**TAREFA 1**
Repita palavra por palavra o trecho de origem, começando em "Não duvido de" e terminando em "à Casa Branca.".

**TRECHO DE ORIGEM**
O que difere os seus ataques a centros superpovoados e atos terroristas (“Terrorismo: forma de ação política que combate o poder estabelecido mediante o emprego da violência”)? De que adianta seus mísseis terem precisão cirúrgica se sua carga devasta o quarteirão inteiro? Você parece ser um homem inteligente e tem armas igualmente inteligentes, sem dúvida. Melhor seria se também pudessem ser dotadas de sabedoria, mas mesmo você parece destituído disso. Você quer libertar o resto do mundo. É um idealista! Já perguntou se esse resto de mundo aprova seu método de libertação, que é jogando um milhão de mísseis sobre residências, asilos, creches, hospitais, templos e museus? Já lhe ocorreu que há quem possa preferir a ditadura doméstica à de Washington e seus aliados? Veja o caso dos afegãos. Livre do Talibã, hoje volta a sofrer nas mãos dos selvagens da Aliança do Norte, igual acontecia antes da chegada da Al Qaeda, talvez pior agora, com as represálias. “Escravidão é liberdade.”

Não duvido de que o Iraque produzisse e estocasse armas mortais para fins bélicos. Até porque deve ser material fornecido pelos próprios militares americanos e ingleses, dada a veemência de suas acusações. Um dos laboratórios fotografados pelo satélite espião mais tarde revelou-se ter sido patrocinado pelo governo Tatcher, e acho que não foi para ajudar nas pesquisas contra o câncer ou a Aids. Se de fato for levada adiante sua intenção de perseguir líderes assassinos espalhados pelo mundo, inevitavelmente os rastros de sangue levariam seus homens de volta à Casa Branca.

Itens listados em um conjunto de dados
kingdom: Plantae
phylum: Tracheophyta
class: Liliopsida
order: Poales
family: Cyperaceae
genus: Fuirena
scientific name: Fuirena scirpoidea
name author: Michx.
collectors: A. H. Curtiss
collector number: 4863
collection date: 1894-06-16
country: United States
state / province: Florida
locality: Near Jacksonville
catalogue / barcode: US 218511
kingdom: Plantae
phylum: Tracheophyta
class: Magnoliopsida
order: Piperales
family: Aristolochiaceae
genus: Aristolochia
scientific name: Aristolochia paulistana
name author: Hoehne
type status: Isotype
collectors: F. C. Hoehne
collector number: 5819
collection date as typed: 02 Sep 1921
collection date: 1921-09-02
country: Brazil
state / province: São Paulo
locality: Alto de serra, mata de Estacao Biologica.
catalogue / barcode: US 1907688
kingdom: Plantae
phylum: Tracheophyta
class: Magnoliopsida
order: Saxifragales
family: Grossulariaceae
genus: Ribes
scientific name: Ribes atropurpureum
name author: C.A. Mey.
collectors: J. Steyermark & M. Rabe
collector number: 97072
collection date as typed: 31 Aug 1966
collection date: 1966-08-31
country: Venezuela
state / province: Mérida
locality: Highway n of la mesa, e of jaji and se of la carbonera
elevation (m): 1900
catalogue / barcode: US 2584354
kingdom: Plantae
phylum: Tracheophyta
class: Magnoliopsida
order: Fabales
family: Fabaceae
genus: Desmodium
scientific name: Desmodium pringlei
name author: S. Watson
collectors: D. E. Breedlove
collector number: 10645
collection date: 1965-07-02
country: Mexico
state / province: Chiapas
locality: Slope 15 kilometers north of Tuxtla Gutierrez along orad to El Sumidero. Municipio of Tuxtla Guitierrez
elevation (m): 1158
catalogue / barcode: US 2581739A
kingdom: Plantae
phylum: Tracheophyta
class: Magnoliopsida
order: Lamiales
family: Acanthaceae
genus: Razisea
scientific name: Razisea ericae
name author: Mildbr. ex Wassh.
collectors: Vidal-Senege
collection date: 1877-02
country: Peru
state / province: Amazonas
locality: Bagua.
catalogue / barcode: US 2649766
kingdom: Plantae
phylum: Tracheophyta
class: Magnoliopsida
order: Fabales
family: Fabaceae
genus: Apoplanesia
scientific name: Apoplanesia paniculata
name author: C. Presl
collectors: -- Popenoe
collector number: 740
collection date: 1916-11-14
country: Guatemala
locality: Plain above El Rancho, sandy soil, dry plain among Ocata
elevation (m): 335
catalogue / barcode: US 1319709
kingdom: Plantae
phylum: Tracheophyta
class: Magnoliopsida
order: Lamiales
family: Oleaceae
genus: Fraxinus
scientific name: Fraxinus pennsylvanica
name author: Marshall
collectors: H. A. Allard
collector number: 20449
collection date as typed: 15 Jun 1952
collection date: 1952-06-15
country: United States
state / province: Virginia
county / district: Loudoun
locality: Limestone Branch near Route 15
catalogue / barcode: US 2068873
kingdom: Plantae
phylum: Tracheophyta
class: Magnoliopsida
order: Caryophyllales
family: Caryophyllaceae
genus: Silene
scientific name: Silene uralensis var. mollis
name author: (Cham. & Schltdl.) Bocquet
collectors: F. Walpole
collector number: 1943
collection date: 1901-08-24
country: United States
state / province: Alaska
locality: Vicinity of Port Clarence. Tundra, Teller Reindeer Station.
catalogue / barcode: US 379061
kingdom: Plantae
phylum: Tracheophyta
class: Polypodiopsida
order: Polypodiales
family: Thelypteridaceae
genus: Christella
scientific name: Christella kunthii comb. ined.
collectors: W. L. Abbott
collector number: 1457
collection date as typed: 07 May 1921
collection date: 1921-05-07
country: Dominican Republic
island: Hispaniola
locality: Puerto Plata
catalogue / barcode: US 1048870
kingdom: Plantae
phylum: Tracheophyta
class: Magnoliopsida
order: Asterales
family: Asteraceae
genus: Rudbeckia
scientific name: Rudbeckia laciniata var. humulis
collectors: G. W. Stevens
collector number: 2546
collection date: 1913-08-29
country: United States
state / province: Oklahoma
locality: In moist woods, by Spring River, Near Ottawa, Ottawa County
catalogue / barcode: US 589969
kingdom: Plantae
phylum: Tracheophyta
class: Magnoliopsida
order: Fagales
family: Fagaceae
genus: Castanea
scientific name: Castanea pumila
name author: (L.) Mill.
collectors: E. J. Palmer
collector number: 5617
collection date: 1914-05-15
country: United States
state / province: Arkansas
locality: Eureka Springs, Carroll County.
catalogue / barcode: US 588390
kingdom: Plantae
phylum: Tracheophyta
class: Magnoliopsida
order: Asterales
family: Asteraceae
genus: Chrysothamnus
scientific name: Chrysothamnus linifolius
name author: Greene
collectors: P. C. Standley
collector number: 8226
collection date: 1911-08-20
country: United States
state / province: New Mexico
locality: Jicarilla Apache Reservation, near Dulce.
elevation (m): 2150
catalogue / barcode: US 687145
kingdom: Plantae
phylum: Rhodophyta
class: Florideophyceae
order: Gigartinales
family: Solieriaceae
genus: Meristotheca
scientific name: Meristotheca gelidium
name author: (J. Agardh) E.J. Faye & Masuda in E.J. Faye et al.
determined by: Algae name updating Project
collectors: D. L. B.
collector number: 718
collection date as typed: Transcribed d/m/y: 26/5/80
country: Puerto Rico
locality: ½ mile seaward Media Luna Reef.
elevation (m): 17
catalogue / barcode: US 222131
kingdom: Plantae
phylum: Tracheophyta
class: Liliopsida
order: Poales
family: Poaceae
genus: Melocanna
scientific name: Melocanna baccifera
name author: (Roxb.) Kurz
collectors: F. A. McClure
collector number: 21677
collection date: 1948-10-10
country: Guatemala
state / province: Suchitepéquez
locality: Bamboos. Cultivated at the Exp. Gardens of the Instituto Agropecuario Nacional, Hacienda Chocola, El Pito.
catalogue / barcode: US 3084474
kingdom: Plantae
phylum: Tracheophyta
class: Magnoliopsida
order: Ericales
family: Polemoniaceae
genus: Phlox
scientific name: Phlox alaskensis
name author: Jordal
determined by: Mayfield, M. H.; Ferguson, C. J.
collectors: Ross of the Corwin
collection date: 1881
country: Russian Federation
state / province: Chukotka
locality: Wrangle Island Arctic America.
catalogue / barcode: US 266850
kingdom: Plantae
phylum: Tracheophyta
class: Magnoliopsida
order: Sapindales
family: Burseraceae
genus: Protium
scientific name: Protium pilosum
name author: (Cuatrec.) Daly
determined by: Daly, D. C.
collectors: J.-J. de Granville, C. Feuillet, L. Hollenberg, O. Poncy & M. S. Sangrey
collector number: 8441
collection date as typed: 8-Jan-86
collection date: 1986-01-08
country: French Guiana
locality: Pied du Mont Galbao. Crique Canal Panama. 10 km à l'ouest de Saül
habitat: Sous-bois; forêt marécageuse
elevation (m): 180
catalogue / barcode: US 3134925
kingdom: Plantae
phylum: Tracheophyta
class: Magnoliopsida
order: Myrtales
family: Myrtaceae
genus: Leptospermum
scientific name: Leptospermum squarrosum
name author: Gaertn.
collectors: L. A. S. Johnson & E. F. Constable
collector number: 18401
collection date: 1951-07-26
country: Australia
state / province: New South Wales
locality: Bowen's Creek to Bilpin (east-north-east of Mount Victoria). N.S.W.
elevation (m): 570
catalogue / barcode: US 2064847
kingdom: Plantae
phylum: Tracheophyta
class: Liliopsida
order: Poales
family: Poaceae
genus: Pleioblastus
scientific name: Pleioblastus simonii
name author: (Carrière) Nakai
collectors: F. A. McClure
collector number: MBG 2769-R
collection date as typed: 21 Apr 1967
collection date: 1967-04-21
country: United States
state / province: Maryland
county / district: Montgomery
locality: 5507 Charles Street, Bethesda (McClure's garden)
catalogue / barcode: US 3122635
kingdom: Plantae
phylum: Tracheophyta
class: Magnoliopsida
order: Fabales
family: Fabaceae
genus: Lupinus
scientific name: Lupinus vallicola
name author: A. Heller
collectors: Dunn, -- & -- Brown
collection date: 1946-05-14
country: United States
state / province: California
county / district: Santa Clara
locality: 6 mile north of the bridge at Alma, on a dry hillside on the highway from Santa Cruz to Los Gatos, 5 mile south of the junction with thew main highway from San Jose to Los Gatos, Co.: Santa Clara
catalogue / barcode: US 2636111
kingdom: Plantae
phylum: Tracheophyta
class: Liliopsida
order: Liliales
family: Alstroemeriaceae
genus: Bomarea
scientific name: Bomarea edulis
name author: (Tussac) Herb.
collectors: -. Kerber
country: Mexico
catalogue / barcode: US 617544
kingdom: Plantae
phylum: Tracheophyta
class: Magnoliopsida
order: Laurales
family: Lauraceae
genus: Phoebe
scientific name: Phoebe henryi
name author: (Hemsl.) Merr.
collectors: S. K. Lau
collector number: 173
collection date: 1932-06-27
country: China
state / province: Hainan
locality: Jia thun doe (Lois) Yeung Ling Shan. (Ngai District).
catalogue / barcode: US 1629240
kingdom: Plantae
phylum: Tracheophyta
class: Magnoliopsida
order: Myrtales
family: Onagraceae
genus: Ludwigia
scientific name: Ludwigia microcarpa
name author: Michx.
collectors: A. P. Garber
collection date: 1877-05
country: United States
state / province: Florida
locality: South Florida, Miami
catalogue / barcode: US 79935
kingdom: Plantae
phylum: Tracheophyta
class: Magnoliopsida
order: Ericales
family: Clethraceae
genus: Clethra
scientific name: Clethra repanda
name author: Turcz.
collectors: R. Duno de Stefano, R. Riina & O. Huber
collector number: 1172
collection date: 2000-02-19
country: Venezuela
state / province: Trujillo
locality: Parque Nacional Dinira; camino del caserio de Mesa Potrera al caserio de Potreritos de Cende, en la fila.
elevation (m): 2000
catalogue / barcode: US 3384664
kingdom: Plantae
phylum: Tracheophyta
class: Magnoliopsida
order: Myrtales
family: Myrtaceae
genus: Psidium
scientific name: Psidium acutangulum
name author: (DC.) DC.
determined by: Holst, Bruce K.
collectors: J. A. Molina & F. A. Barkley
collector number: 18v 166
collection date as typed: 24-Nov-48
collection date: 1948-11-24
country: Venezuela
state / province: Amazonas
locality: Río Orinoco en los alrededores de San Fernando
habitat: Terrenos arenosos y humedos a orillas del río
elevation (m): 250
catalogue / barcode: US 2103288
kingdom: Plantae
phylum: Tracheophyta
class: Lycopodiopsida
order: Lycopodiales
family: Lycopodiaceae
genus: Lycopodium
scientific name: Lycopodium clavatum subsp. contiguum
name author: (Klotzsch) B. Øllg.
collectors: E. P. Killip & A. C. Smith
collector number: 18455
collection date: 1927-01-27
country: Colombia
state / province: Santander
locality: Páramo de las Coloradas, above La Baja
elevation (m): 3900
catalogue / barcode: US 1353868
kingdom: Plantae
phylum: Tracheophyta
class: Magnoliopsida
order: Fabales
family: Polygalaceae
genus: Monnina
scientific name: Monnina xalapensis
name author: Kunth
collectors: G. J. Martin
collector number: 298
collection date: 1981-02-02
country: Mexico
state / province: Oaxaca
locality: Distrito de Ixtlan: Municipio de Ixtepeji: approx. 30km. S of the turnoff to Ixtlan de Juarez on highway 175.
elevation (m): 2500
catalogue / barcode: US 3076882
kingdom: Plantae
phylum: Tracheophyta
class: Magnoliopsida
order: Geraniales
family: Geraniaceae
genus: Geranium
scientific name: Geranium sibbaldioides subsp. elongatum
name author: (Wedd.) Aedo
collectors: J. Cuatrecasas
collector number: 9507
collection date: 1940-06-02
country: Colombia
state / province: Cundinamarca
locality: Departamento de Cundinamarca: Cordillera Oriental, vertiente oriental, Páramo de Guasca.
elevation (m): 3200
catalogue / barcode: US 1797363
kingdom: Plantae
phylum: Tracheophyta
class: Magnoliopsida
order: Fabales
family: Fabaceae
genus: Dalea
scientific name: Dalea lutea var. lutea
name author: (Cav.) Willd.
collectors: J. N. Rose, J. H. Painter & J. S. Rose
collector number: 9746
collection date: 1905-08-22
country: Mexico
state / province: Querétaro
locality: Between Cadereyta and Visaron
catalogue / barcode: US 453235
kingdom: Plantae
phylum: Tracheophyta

**TAREFA 2**
Reproduza sem nenhuma alteração os registros, começando no início deles e terminando na linha que contém "name author: Hoehne", incluindo essa linha.

**RESPOSTA 1**
Não duvido de que o Iraque produzisse e estocasse armas mortais para fins bélicos. Até porque deve ser material fornecido pelos próprios militares americanos e ingleses, dada a veemência de suas acusações. Um dos laboratórios fotografados pelo satélite espião mais tarde revelou-se ter sido patrocinado pelo governo Tatcher, e acho que não foi para ajudar nas pesquisas contra o câncer ou a Aids. Se de fato for levada adiante sua intenção de perseguir líderes assassinos espalhados pelo mundo, inevitavelmente os rastros de sangue levariam seus homens de volta à Casa Branca.

**RESPOSTA 2**
kingdom: Plantae
phylum: Tracheophyta
class: Liliopsida
order: Poales
family: Cyperaceae
genus: Fuirena
scientific name: Fuirena scirpoidea
name author: Michx.
collectors: A. H. Curtiss
collector number: 4863
collection date: 1894-06-16
country: United States
state / province: Florida
locality: Near Jacksonville
catalogue / barcode: US 218511
kingdom: Plantae
phylum: Tracheophyta
class: Magnoliopsida
order: Piperales
family: Aristolochiaceae
genus: Aristolochia
scientific name: Aristolochia paulistana
name author: Hoehne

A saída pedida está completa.